One of the studies revealed that patients with chronic pain are less likely to max-out or overdose on opioids if they also supplement their usage with cannabis. And some patients found that they're able to do without their painkillers entirely just by using marijuana alone, the study also showed.

Even research funded by the U.S. government has arrived at a similar conclusion. For instance, once study found that cannabis provides "relief of pain in patients with advanced cancer pain not fully relieved by strong opioids".

Fortunately for Brownell, he had heard from friends about the pain-relieving powers of cannabis. So he obtained a prescription from a medical marijuana dispensary.

"Even my family doctor was on-side. He said, 'Try it. See if it works. If it doesn't work, it won't harm you.' And that made good sense," he says.

Brownell is now relatively pain-free. But he's one of the lucky ones. Many Canadians have no easy fix for their chronic, unrelenting pain. Which helps explain why there were 21.7 million opioid prescriptions handed out in Canada in 2014, according to statistics.

Unfortunately, many North American doctors are still hesitant to prescribe medical marijuana either as a supplement for opioids or as a substitute. In Canada, however, attitudes in the medical community are changing quickly. The number of physicians prescribing medical cannabis more than doubled each month last year.

In the U.S., cannabis remains federally illegal, with the Drug Enforcement Agency continuing to designate marijuana as a Schedule I drug (drugs with the highest potential for abuse, and no medicinal value), along with heroin. This discourages many doctors, even in states with established medical marijuana programs, from embracing cannabis as an integral treatment option.

Critics also continue to insist that this time-honoured herbal remedy has no medicinal properties whatsoever, even though plenty of scientific studies and anecdotal evidence suggest otherwise.

Such obstructive dogma has to end if the opioid epidemic is to be stopped, according to many medical marijuana advocates. They include Neil Belot, who until recently served as the executive director of Canada's national trade association for licensed producers, known as the Canadian Medical Cannabis Industry Association.
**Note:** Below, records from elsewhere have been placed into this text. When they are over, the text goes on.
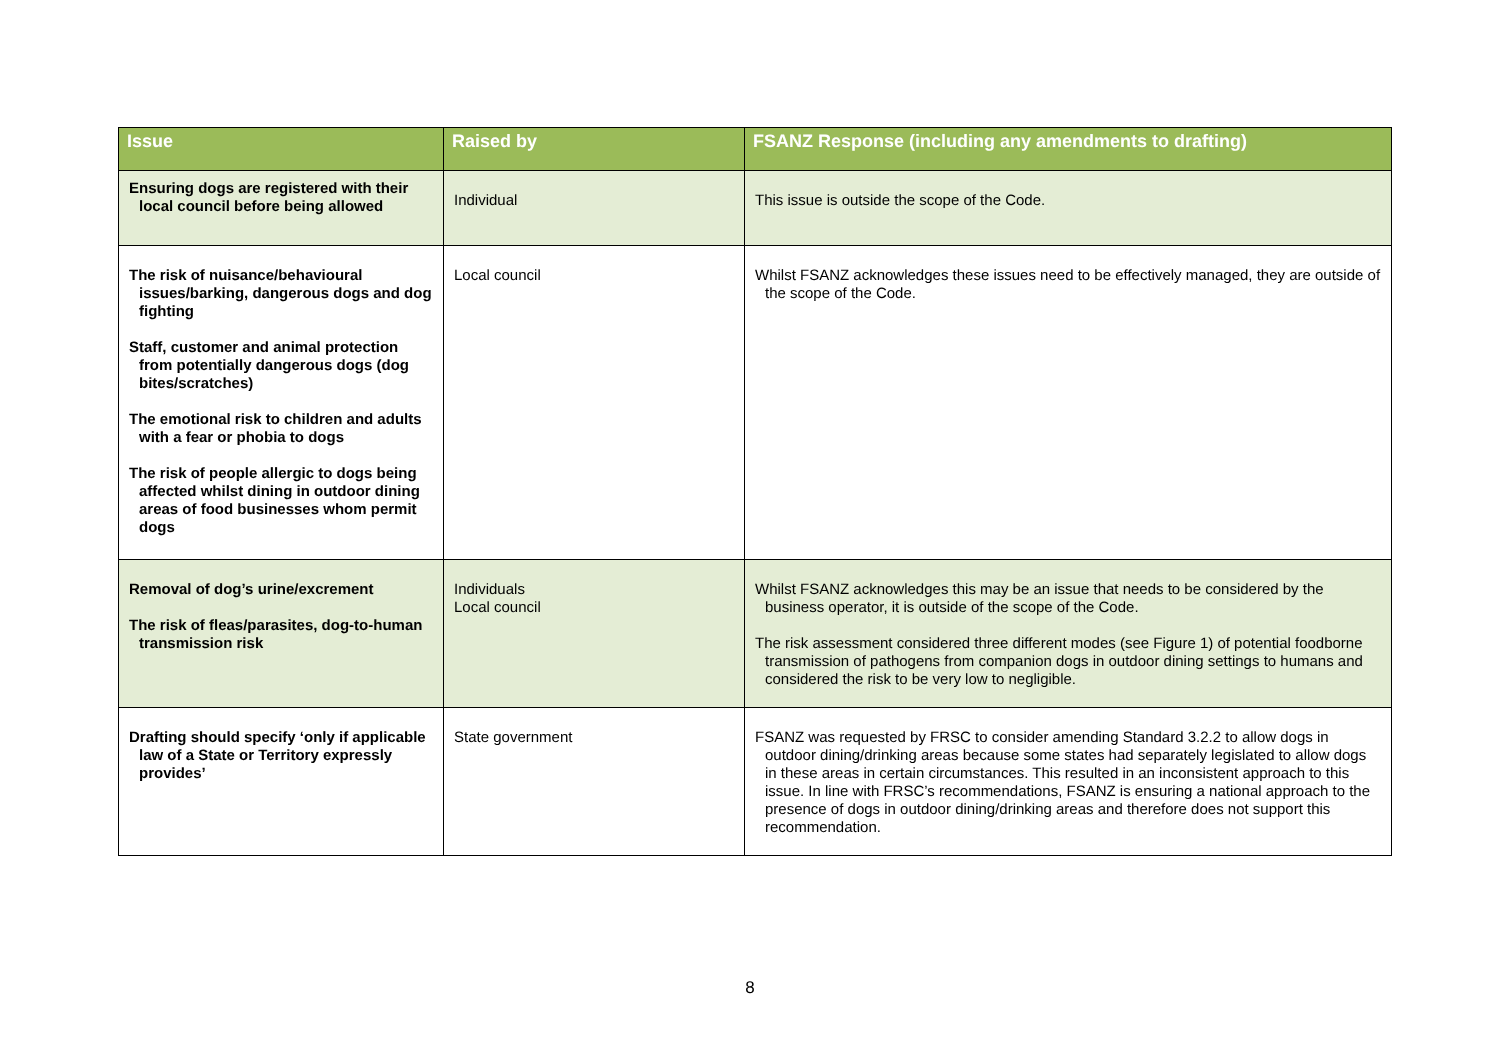| Issue | Raised by | FSANZ Response (including any amendments to drafting) |
| --- | --- | --- |
| Ensuring dogs are registered with their local council before being allowed | Individual | This issue is outside the scope of the Code. |
| The risk of nuisance/behavioural issues/barking, dangerous dogs and dog fighting Staff, customer and animal protection from potentially dangerous dogs (dog bites/scratches) The emotional risk to children and adults with a fear or phobia to dogs The risk of people allergic to dogs being affected whilst dining in outdoor dining areas of food businesses whom permit dogs | Local council | Whilst FSANZ acknowledges these issues need to be effectively managed, they are outside of the scope of the Code. |
| Removal of dog’s urine/excrement The risk of fleas/parasites, dog-to-human transmission risk | Individuals Local council | Whilst FSANZ acknowledges this may be an issue that needs to be considered by the business operator, it is outside of the scope of the Code. The risk assessment considered three different modes (see Figure 1) of potential foodborne transmission of pathogens from companion dogs in outdoor dining settings to humans and considered the risk to be very low to negligible. |
| Drafting should specify ‘only if applicable law of a State or Territory expressly provides’ | State government | FSANZ was requested by FRSC to consider amending Standard 3.2.2 to allow dogs in outdoor dining/drinking areas because some states had separately legislated to allow dogs in these areas in certain circumstances. This resulted in an inconsistent approach to this issue. In line with FRSC’s recommendations, FSANZ is ensuring a national approach to the presence of dogs in outdoor dining/drinking areas and therefore does not support this recommendation. |
8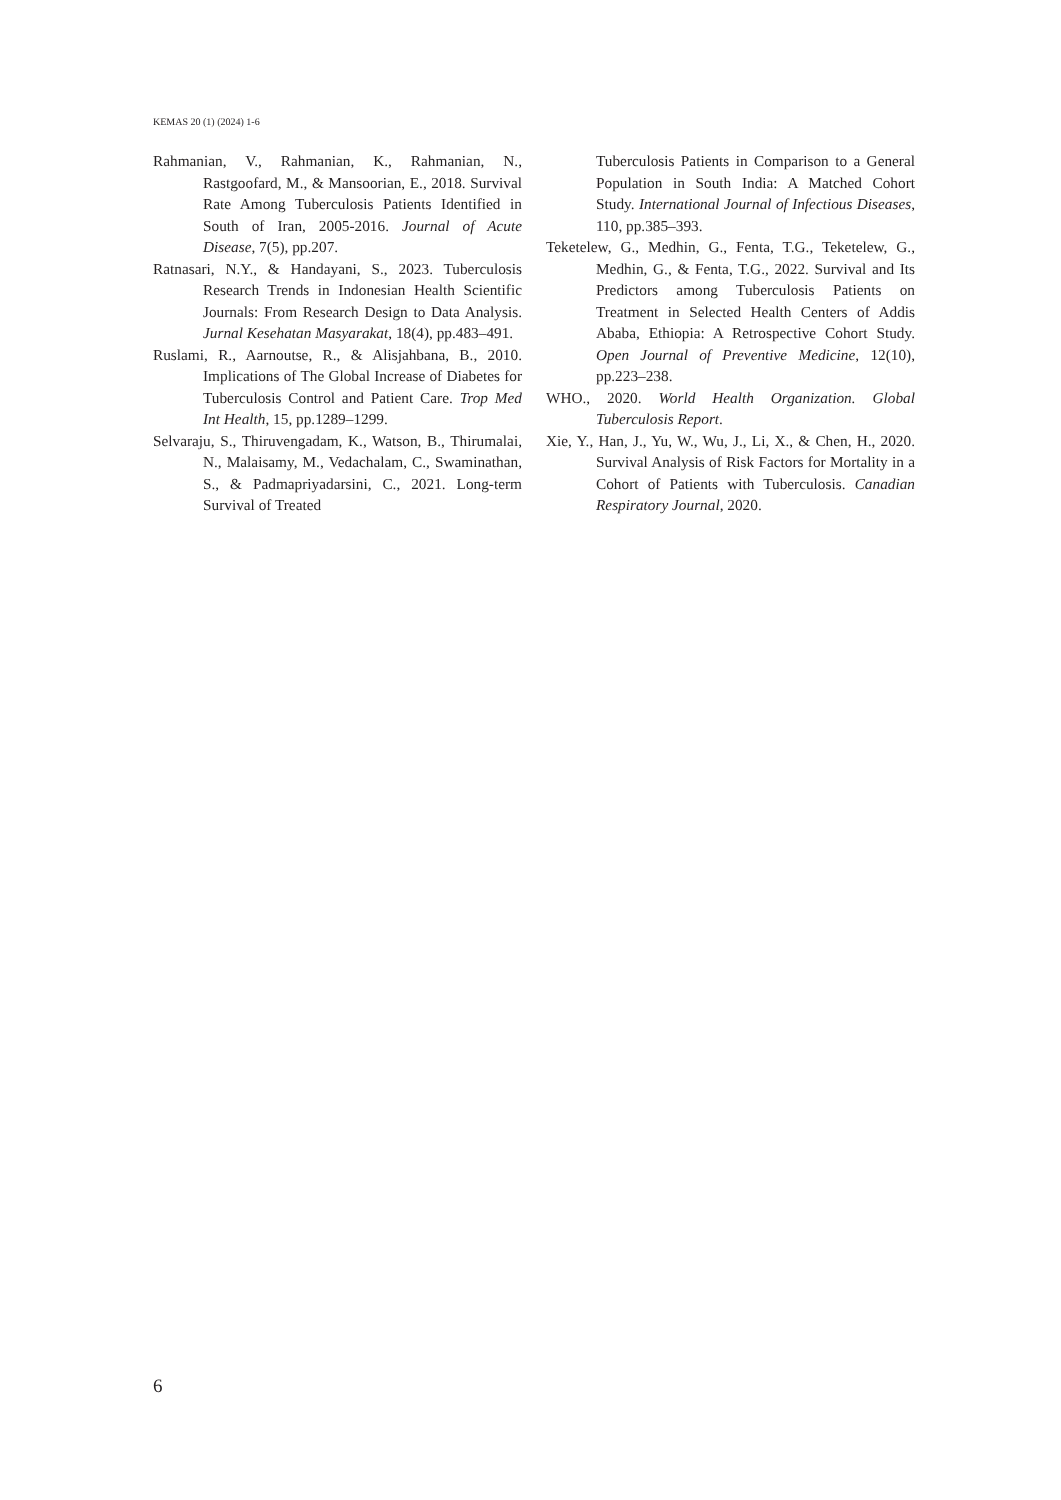KEMAS 20 (1) (2024) 1-6
Rahmanian, V., Rahmanian, K., Rahmanian, N., Rastgoofard, M., & Mansoorian, E., 2018. Survival Rate Among Tuberculosis Patients Identified in South of Iran, 2005-2016. Journal of Acute Disease, 7(5), pp.207.
Ratnasari, N.Y., & Handayani, S., 2023. Tuberculosis Research Trends in Indonesian Health Scientific Journals: From Research Design to Data Analysis. Jurnal Kesehatan Masyarakat, 18(4), pp.483–491.
Ruslami, R., Aarnoutse, R., & Alisjahbana, B., 2010. Implications of The Global Increase of Diabetes for Tuberculosis Control and Patient Care. Trop Med Int Health, 15, pp.1289–1299.
Selvaraju, S., Thiruvengadam, K., Watson, B., Thirumalai, N., Malaisamy, M., Vedachalam, C., Swaminathan, S., & Padmapriyadarsini, C., 2021. Long-term Survival of Treated
Tuberculosis Patients in Comparison to a General Population in South India: A Matched Cohort Study. International Journal of Infectious Diseases, 110, pp.385–393.
Teketelew, G., Medhin, G., Fenta, T.G., Teketelew, G., Medhin, G., & Fenta, T.G., 2022. Survival and Its Predictors among Tuberculosis Patients on Treatment in Selected Health Centers of Addis Ababa, Ethiopia: A Retrospective Cohort Study. Open Journal of Preventive Medicine, 12(10), pp.223–238.
WHO., 2020. World Health Organization. Global Tuberculosis Report.
Xie, Y., Han, J., Yu, W., Wu, J., Li, X., & Chen, H., 2020. Survival Analysis of Risk Factors for Mortality in a Cohort of Patients with Tuberculosis. Canadian Respiratory Journal, 2020.
6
He's now a senior executive with a leading, publicly-listed, producer of pharmaceutical-grade medical marijuana -- Alberta-based Aurora Cannabis. His company sells approximately 15 different strains to government-approved patients in need, many of whom suffer from chronic, debilitating pain.

"It's time for cannabis to take its rightful place in the pharmacopeia," says Belot. "Clinical studies support the benefits of medical cannabis and the experiences of patients confirm it."

He adds, "Patients facing chronic pain and a future that includes prescription opioids, with all their side effects and risks, should be comfortable talking to their doctor about medical cannabis as a potentially useful treatment alternative, or to help reduce their reliance on opioids."

Now that Brownell is back to his former self, he wonders how he would have managed if this injury had happened a few short years ago. That was when most people didn't have legal access to medical marijuana.

"I'd be a junkie and a serious alcoholic by now if the marijuana hadn't been there to help fight the endless pain," he says. "It's the only thing that helped me keep my sanity."